Arcade Move

For about 6 months I've been thinking about a major re-work of our game room and about what direction I'd like to take the room.  

Generally, the notion that I landed on was that, for me anyway, chasing the Pinside top 10 or 20 list of pinball machines isn't a (reasonably) attainable goal.   Part of the challenge is that I am my own worst enemy in terms of maintenance.   When the lights turn off and everyone leaves, I go back to work cleaning and wrenching-on games.  

Just one more cool mod, just one more coat of wax....

I do like working on pinball machines and arcades but it would be cool to get to play them now and again, too!  Plus, the pins get most of the maintenance time while the arcades were a little more neglected.

I came back from Southern Fried Gameroom Expo with this personal revelation that space is always a limiting factor.   Even at a big expo like that, there were games that weren't present and there will never be enough room (in my house or in my checking account!) to feed that one-more-again urge.   As in a lot of things, the chase is (often) better than the catch.

Do I want a gameroom to play in or a room full of trophies?

On one hand I had rough plans for adding a pool-house (eventually).   A place with bathrooms, shower, a kitchen / bar - and of course the arcade would move there.   But, would it stop with the $90,000 remodel or just keep going...?   On the other hand it wasn't lost on me that my home arcade was larger than the arcade at our local movie theaters.   

Then there's the idea that I personally enjoy arcades as much as pinball, yet one pinball machine like Wizard of Oz is equivalent financially to about 10 Tron Arcades..  

This was my quandary. 

I like pinball, I like arcades.   At peak, I've owned 8 pinball machines at once and 5-7 arcades in the same amount of time.   Yep, I know there are folks out there with (much!) larger collections and even a few people who even beat my level of maintenance OCD.   Family, demanding work schedule along with this and other hobbies - I probably won't ever be in the 20-pinball-machine upper crust of collectors. (And that's cool)  So, I decided a couple of months ago to start trimming back on Pinball games and to make some changes.

For pins, the number that I landed on was no more than 5.   I looked at each game in a duck-duck-goose-reminiscent way to determine what games would go and what games were safe for now. My guidelines were:

  • These are games, not trophies: keep what me and family find fun to play
  • Nostalgia
  • Make the space more comfortable
  • Allow for themed-areas or general theming opportunities
  • Represent a balance of arcade, pinball and console gaming

For the pins, these were my thoughts:

Williams Indy - Love the theme, love everything about the gameplay. - A Keeper.

Stern Indy - Love the theme, game is fun but enjoy Williams IJ more - Sold it.

Wizard of Oz - Like the game, not into the theme.
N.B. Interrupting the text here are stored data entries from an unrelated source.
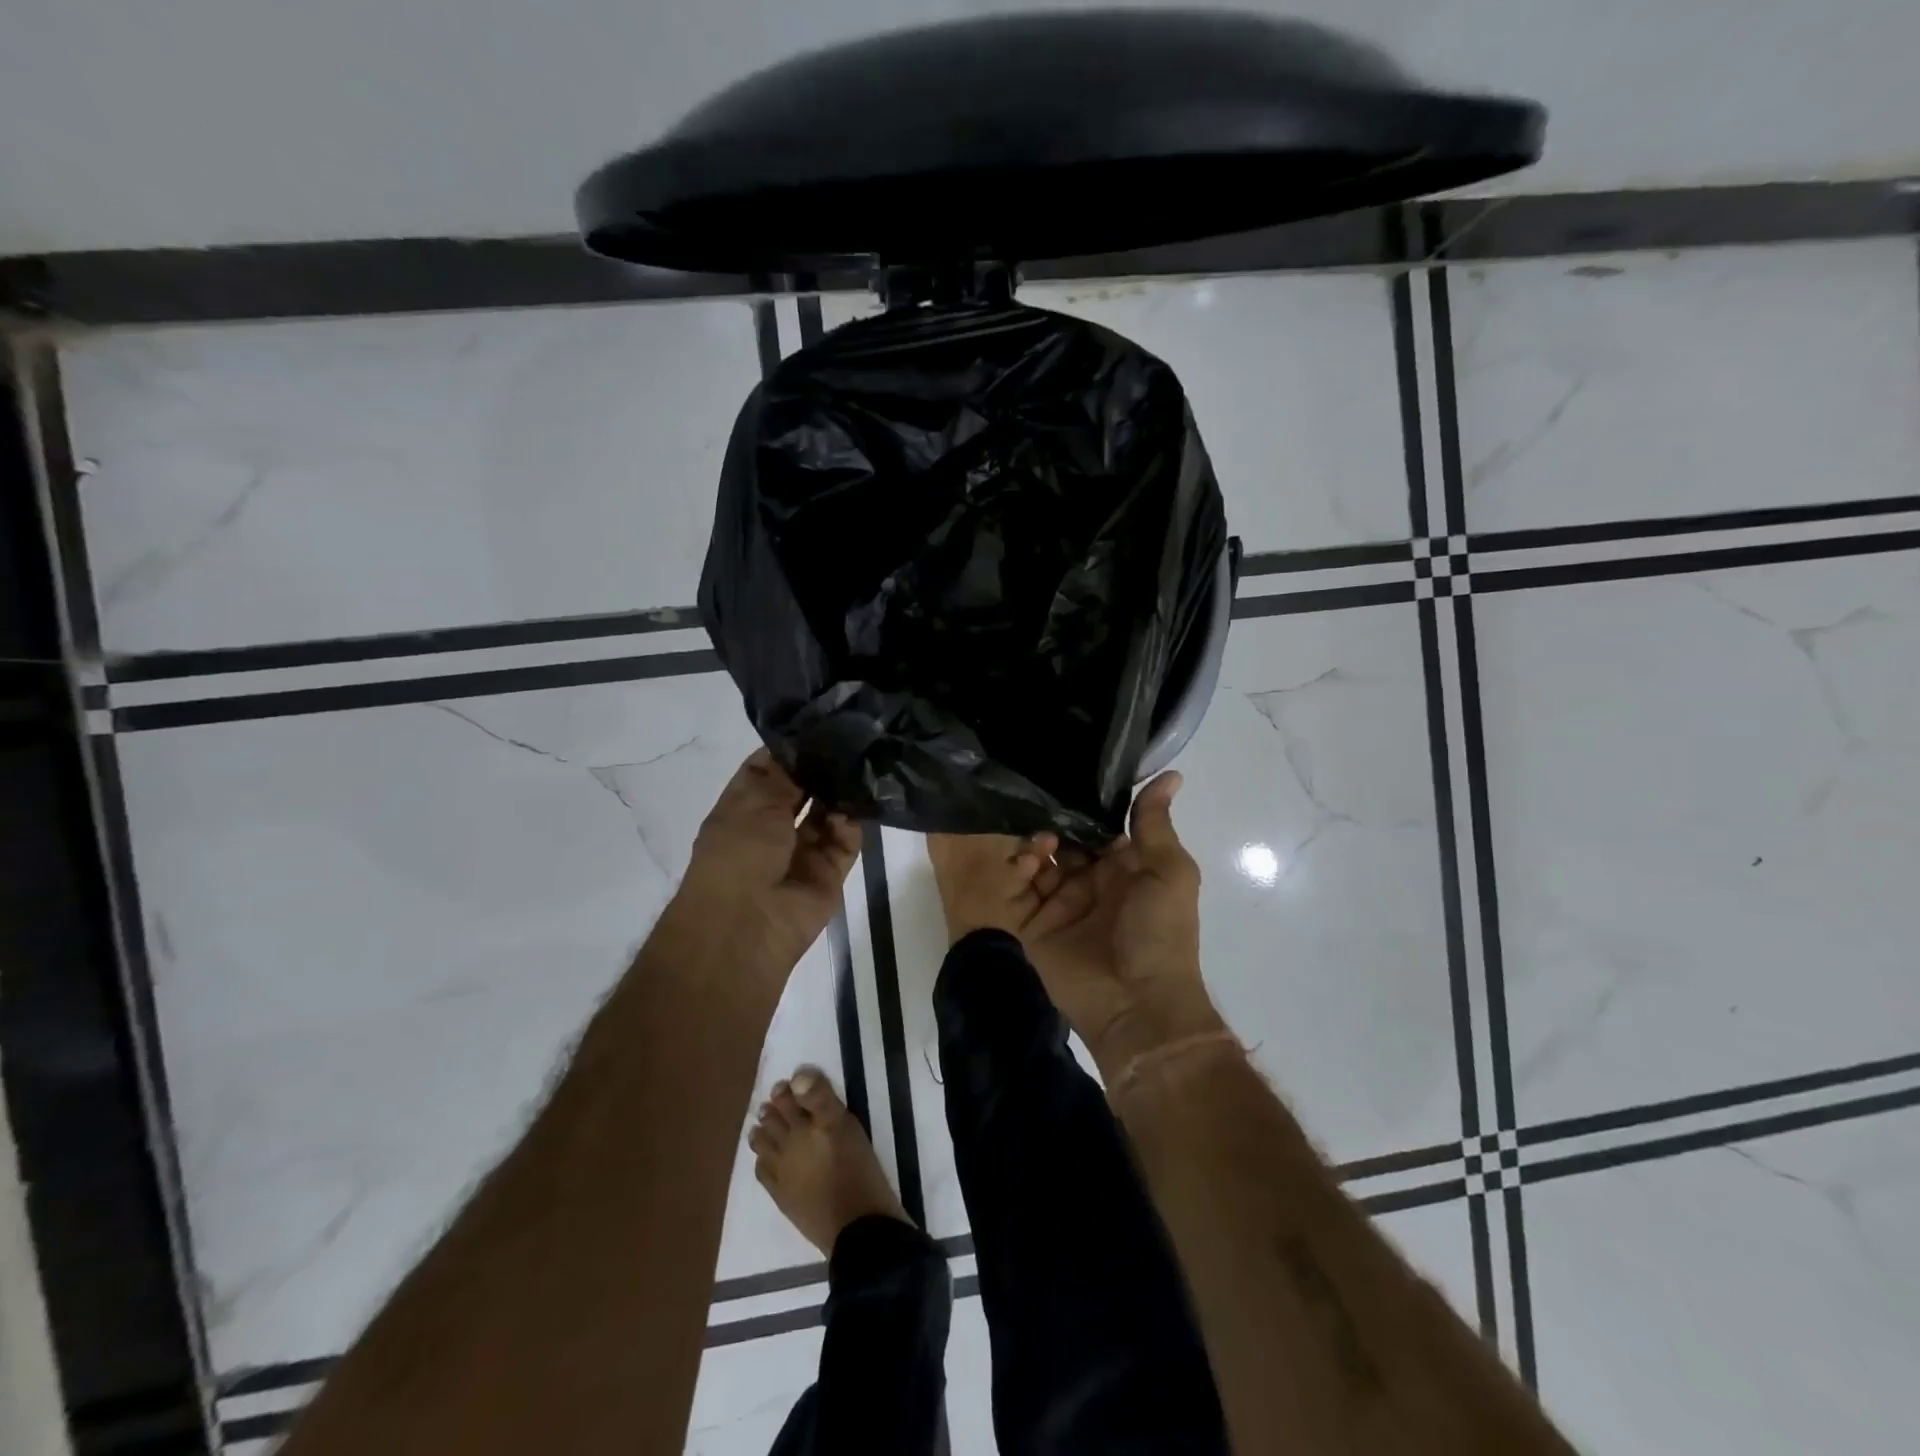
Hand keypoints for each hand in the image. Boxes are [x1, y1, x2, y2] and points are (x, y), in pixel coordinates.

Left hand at [672, 749, 860, 983]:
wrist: (746, 926)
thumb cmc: (738, 854)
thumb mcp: (756, 803)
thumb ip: (786, 775)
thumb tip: (806, 747)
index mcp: (744, 808)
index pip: (768, 769)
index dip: (789, 748)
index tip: (818, 723)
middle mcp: (772, 827)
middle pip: (802, 790)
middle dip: (821, 769)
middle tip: (851, 738)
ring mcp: (802, 850)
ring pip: (828, 812)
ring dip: (839, 793)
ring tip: (860, 764)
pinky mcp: (829, 871)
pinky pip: (845, 840)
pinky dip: (850, 822)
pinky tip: (854, 805)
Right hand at [926, 773, 1223, 1075]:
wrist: (1136, 1004)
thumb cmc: (1160, 933)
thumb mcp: (1169, 872)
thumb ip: (1155, 825)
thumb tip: (1171, 774)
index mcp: (1123, 866)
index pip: (1097, 825)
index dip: (1082, 803)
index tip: (1062, 772)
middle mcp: (1090, 880)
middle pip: (1063, 839)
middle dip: (1051, 820)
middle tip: (1034, 799)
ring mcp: (1060, 902)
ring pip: (1038, 860)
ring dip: (1034, 843)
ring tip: (1037, 840)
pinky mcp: (1034, 923)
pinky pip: (1018, 890)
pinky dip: (1017, 872)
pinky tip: (1025, 863)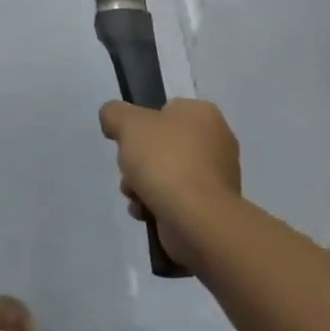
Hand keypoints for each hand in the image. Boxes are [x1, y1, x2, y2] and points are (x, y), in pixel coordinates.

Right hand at [99, 98, 240, 266]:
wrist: (196, 219)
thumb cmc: (166, 161)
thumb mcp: (128, 123)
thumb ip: (114, 113)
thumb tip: (113, 120)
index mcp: (203, 114)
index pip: (165, 110)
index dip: (141, 124)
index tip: (129, 139)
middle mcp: (216, 142)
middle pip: (161, 145)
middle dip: (137, 161)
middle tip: (129, 170)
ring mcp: (216, 178)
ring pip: (165, 174)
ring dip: (142, 185)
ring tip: (135, 196)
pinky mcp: (210, 209)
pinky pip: (175, 200)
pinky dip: (157, 205)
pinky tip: (146, 212)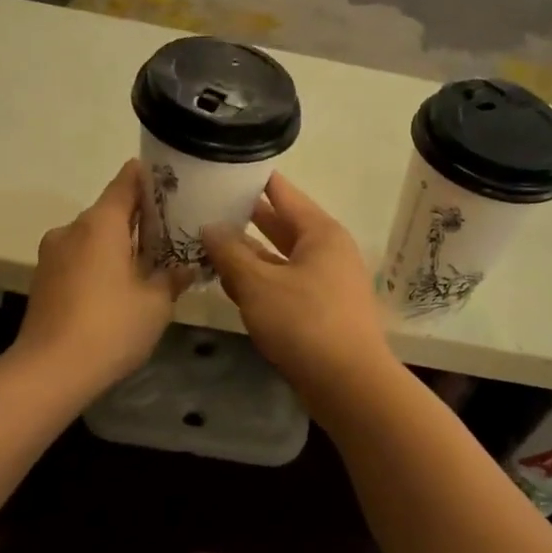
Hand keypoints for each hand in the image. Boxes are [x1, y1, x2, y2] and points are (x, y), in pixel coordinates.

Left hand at [15, 161, 190, 391]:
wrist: (49, 371)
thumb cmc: (110, 327)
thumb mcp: (155, 303)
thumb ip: (172, 277)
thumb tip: (186, 266)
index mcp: (100, 223)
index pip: (126, 182)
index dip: (149, 178)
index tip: (172, 181)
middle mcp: (72, 229)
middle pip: (109, 211)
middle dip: (139, 219)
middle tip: (171, 231)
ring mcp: (52, 255)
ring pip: (92, 238)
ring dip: (118, 245)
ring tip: (147, 264)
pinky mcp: (43, 280)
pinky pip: (79, 259)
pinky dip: (100, 264)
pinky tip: (118, 288)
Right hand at [201, 173, 395, 414]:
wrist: (348, 384)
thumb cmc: (305, 323)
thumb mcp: (258, 284)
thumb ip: (230, 253)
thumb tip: (209, 227)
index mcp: (319, 232)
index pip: (281, 192)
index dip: (251, 180)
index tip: (219, 169)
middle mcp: (326, 251)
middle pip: (279, 225)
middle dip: (242, 219)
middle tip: (203, 206)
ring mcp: (324, 282)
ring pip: (278, 259)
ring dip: (246, 255)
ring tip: (205, 244)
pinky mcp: (319, 310)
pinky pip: (282, 285)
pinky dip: (258, 282)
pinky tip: (229, 285)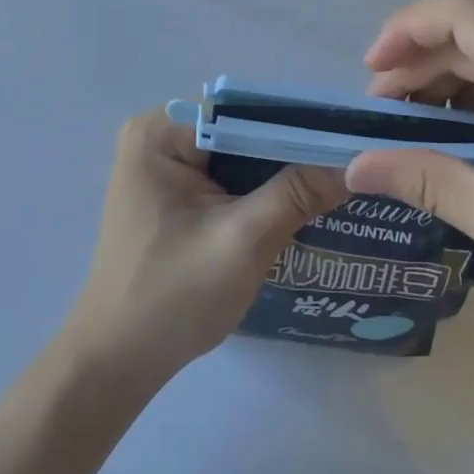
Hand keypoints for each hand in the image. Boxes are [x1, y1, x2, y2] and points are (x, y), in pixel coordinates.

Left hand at [64, 108, 347, 388]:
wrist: (116, 364)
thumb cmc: (173, 298)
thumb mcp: (244, 241)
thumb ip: (298, 193)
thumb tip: (356, 160)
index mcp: (160, 131)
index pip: (242, 109)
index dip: (296, 122)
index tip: (348, 139)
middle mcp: (158, 134)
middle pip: (240, 128)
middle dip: (290, 148)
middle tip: (348, 162)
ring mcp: (162, 163)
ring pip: (237, 153)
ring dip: (278, 170)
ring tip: (335, 178)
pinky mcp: (171, 192)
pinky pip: (225, 174)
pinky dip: (258, 188)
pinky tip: (297, 201)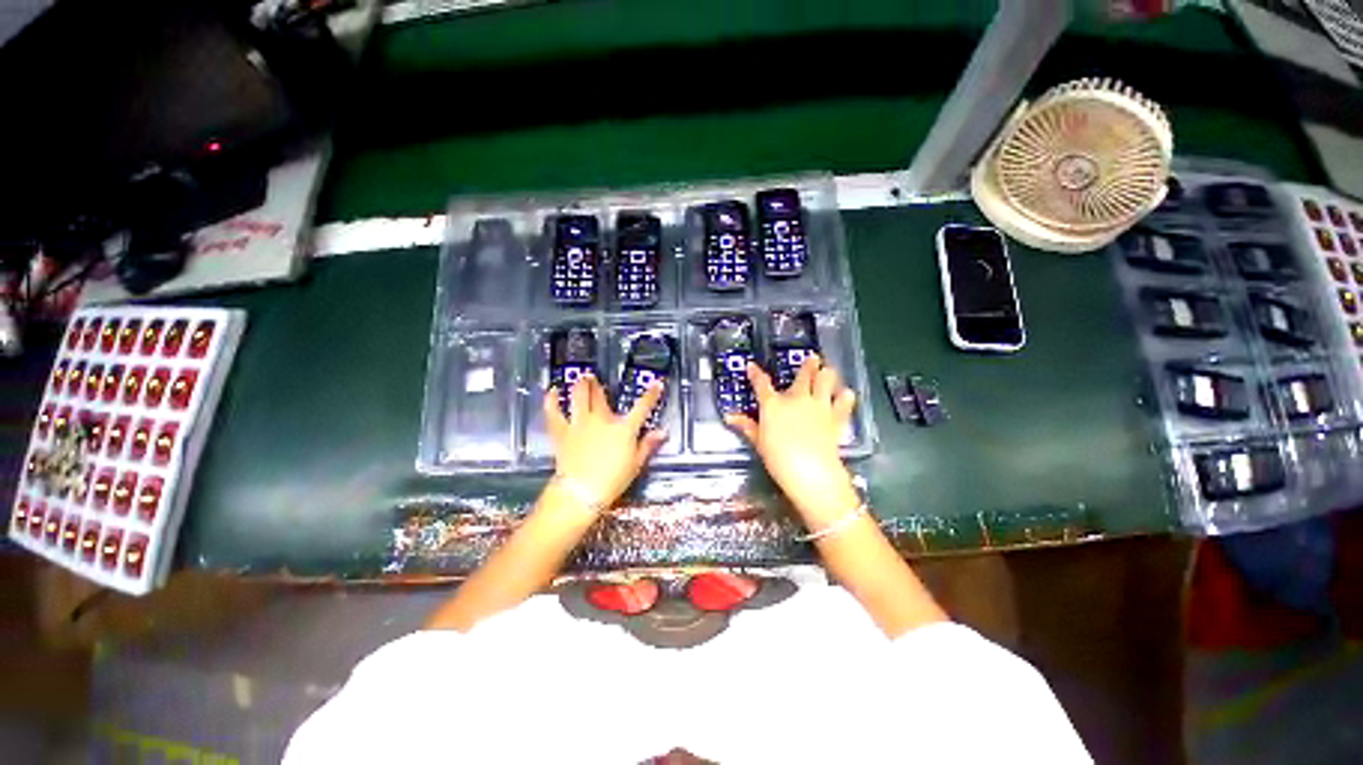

Love the lightshows and sound.   Shot geometry could be better /  the outlanes are vacuums. In the end, more trophy than game.  Sold it. 

Scared Stiff - Love the game, love the suggestive nature of the theme.  Fast game / short ball gameplay will be represented in Ghostbusters  Harder decision but landed on selling it in favor of making room. Sold it.

Ghostbusters - Who the hell knows, Would this damned game ship already? :)
Current estimate is Oct1.  If it slips any more, I'm switching my order to an MMR or a TOTAN.

Monster Bash - Love the theme, enjoy the game but it is easy.   Keeper but potential trade bait for something later.

Star Trek - Love the theme, love the light show, love the gameplay.  Classic Steve Ritchie.  It stays.

And pin number 5 well - stay tuned, it might surprise you.  Hint: I've owned one before.

Several friends from the local club popped in to help with the move and even provided some up-front design and sketch ideas as we were going through layout ideas.   This video is a timelapse over a couple of weeks using the Nest's motion-detection keyframes to create segments.  In a few places you will see they get out of sync, because some cameras got unplugged temporarily during the move.  

Still, kind of neat to see it happen in front of your eyes over the course of a few minutes..

In the end, I think what we ended up with turned out pretty well.   Pins, classic arcades, contemporary arcades, even consoles all represented in a more comfortable, open and inviting arcade.   Because in the end arcades are as much about fun with friends as they were about gaming.